Residents of Center City who have been waiting over a year for the opening of Rail Park (the former Reading Viaduct raised park project) will have to wait a bit longer to enjoy the new parkland: the opening of the park has been pushed back to spring. The culprit is a decaying pedestrian bridge located over 13th Street. The Center City District business association announced that, upon finding rusting and corrosion of the structural beams holding the bridge up, that the park’s opening would have to be delayed until the bridge could be fixed.
Renovation crews discovered the damage while working on the final touches of the park’s first phase, scheduled for a February ribbon-cutting. Now the city has to secure a contractor to replace the bridge, a move that Center City District President Paul Levy said should happen later this month: “When we demolish the existing bridge we’re gonna save all of those girders, renovate them and put them back on the top as we originally planned,” Levy told the local CBS affiliate “But they’ll no longer be structural support beams.” The cost of this project has not yet been announced, but the city will be picking up the bill.

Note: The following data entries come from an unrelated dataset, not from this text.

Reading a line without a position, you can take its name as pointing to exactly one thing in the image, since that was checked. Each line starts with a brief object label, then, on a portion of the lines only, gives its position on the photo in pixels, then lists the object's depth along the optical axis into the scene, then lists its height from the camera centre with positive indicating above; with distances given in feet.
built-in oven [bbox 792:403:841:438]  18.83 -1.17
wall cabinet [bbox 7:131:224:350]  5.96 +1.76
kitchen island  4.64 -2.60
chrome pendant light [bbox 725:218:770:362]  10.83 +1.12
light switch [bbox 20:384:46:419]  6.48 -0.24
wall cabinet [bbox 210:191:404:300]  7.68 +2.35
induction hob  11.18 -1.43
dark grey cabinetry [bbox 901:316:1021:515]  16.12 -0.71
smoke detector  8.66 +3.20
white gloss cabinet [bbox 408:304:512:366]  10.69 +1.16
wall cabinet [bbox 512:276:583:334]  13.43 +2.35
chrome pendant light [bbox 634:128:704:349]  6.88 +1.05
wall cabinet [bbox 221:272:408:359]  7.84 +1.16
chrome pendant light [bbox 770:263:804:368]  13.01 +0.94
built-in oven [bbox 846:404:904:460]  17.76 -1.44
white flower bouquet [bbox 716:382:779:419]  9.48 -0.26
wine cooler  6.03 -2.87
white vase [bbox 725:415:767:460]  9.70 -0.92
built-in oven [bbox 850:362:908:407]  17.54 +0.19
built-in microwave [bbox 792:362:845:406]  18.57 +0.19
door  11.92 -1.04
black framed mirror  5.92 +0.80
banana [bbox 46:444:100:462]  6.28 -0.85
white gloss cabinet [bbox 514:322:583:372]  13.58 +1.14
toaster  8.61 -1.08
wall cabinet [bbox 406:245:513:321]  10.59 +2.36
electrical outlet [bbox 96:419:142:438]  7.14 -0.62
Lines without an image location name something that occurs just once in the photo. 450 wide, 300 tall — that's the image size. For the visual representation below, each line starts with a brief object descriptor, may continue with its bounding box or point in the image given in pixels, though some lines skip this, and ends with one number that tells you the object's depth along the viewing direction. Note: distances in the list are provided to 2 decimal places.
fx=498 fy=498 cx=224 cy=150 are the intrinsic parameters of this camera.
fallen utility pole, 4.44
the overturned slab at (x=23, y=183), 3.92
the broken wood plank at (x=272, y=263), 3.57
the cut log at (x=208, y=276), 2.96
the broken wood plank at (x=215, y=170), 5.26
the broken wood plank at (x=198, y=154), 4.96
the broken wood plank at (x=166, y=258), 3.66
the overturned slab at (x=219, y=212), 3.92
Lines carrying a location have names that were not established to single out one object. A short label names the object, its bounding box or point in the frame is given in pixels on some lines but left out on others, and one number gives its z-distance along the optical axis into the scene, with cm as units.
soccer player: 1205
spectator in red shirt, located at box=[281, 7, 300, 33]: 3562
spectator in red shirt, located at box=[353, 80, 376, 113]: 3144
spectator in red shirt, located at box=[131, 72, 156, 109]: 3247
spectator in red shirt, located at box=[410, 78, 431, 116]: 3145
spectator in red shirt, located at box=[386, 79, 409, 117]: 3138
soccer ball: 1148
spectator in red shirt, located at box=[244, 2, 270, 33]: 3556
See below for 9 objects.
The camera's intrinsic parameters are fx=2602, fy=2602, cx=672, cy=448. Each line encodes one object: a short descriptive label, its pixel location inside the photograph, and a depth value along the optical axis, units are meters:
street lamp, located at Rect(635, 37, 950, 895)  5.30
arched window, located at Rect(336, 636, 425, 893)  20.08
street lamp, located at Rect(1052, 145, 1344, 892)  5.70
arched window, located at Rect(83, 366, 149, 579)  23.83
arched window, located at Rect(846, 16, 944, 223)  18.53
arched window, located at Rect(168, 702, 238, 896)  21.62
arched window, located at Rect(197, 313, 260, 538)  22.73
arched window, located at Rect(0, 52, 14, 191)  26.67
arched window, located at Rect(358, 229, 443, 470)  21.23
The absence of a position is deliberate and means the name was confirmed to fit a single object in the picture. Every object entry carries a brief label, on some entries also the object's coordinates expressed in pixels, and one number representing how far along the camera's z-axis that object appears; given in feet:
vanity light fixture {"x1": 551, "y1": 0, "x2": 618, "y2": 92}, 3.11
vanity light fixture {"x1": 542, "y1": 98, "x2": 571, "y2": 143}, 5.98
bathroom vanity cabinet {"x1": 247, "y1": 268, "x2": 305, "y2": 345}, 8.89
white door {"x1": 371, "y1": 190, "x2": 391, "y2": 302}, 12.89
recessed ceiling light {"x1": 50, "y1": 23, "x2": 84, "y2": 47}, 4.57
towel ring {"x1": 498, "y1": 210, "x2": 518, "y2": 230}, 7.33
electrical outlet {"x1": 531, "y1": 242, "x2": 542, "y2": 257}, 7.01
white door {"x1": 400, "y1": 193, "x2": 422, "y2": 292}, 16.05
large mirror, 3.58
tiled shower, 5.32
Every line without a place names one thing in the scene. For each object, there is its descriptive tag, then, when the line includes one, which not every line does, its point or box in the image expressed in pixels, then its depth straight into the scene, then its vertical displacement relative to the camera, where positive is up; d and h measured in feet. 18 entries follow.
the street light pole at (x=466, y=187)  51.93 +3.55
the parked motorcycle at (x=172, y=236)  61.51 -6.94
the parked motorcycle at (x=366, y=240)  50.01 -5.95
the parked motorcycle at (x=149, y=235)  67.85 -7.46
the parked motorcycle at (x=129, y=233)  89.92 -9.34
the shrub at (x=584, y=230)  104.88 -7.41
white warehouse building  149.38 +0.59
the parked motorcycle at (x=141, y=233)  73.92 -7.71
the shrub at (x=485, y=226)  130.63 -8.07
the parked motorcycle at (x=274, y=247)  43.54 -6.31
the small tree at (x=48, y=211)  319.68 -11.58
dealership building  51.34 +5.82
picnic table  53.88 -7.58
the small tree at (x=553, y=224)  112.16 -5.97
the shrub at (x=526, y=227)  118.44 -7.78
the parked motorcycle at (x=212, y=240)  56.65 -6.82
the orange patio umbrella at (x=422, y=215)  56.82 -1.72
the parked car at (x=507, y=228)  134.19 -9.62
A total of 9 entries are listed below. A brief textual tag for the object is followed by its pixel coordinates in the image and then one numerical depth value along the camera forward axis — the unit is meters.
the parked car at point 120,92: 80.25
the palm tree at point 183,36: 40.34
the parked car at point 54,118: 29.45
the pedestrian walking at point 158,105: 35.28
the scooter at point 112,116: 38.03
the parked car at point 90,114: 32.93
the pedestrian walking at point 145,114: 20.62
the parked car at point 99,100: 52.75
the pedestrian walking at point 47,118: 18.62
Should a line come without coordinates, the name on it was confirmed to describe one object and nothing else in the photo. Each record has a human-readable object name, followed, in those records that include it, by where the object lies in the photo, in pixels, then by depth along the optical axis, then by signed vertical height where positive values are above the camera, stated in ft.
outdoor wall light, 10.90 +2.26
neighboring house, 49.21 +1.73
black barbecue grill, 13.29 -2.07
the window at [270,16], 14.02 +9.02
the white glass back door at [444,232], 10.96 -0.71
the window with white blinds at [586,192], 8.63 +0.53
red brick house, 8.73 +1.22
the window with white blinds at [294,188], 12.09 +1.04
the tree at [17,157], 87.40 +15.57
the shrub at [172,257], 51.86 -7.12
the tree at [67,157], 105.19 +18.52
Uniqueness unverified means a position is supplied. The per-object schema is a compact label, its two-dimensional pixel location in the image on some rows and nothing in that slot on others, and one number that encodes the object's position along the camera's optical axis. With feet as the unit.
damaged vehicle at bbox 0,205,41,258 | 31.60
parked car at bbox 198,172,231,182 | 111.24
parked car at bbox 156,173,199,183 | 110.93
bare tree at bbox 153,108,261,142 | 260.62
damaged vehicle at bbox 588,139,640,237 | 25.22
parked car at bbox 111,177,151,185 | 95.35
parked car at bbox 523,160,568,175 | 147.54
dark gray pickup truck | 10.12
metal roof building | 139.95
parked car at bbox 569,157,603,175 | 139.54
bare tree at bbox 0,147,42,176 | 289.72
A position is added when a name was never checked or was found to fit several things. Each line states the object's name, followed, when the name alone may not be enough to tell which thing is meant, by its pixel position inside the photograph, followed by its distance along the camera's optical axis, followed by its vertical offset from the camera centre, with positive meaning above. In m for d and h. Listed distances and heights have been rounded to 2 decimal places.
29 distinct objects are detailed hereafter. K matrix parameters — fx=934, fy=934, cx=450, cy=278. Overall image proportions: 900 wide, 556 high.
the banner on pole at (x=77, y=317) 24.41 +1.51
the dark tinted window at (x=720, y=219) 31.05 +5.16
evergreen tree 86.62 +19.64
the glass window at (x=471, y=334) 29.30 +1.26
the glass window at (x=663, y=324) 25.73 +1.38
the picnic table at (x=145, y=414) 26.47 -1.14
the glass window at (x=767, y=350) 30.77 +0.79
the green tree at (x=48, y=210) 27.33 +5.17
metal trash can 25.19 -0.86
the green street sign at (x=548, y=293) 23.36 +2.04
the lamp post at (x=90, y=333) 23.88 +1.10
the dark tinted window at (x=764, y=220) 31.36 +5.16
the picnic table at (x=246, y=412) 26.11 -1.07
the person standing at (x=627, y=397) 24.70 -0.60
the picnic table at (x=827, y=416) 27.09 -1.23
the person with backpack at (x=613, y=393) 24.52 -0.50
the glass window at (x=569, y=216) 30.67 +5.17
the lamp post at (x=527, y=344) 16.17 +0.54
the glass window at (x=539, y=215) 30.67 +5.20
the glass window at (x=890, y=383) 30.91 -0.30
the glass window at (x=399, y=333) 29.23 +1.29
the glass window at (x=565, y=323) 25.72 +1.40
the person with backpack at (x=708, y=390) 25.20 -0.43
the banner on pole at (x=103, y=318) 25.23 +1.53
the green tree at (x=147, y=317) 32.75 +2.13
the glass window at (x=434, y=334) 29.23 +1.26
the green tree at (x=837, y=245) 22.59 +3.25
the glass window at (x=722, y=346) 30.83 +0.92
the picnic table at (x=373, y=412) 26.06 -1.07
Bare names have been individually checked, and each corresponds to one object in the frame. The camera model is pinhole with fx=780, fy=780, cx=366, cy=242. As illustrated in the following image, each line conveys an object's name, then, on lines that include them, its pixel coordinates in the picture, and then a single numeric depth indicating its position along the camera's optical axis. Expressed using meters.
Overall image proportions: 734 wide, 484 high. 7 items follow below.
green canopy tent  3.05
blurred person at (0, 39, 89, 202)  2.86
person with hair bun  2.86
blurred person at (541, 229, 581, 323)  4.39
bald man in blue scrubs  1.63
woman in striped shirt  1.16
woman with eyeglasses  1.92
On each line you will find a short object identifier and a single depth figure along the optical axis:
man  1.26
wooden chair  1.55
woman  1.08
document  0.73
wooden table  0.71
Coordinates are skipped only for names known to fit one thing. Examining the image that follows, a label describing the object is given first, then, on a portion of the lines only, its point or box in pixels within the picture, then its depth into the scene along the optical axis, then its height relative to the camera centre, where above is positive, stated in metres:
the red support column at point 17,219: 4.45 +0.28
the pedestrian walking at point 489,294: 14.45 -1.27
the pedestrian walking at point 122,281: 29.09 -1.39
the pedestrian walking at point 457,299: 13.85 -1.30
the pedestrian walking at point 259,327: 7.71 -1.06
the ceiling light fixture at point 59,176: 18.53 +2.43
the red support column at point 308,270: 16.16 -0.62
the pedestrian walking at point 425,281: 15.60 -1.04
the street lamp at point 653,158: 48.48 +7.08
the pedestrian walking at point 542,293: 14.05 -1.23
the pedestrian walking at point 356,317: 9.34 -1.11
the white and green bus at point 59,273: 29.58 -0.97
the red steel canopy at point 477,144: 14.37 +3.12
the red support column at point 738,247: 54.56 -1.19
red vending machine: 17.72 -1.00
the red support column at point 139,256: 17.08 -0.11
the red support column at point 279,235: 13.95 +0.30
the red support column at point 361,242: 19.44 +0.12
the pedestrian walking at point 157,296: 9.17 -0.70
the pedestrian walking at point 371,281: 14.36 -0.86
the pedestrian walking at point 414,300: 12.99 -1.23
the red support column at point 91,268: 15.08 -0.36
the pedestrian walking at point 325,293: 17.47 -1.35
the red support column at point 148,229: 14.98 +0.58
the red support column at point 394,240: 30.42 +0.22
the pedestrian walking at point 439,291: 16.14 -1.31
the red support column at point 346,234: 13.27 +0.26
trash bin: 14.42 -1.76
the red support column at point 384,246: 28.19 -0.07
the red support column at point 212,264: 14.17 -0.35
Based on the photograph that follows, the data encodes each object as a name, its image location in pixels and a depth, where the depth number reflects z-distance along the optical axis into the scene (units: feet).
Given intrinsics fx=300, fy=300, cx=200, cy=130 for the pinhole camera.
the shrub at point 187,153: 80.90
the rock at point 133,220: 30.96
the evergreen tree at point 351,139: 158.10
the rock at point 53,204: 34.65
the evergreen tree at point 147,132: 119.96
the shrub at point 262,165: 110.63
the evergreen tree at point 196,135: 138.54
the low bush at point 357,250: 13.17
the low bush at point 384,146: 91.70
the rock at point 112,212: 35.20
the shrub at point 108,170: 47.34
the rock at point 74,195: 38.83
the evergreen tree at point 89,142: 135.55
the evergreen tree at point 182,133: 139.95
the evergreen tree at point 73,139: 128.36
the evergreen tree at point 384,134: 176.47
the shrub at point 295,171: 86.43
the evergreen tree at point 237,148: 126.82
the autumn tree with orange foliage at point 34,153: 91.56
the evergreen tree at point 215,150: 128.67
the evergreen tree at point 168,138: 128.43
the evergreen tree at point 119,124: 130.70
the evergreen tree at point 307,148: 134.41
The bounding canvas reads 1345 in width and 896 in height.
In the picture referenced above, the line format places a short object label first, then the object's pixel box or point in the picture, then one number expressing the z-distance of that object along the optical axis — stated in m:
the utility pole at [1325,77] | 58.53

Rail Park’s initial quarter-mile section, which will extend from near Broad and Noble Streets to a crossroads just beyond 12th and Callowhill Streets, cannot be opened until the bridge is rebuilt. The damaged beams from the bridge will be re-purposed to frame walkways and create planters for shrubs and trees along the park walkway.
Maybe the delay is a good thing after all, Levy reasoned. After all, right now it is the dead of winter and all the plants and shrubby are faded and gloomy. Come April or May, however, and parkgoers will have a blooming, bright space to enjoy. Call it a silver lining.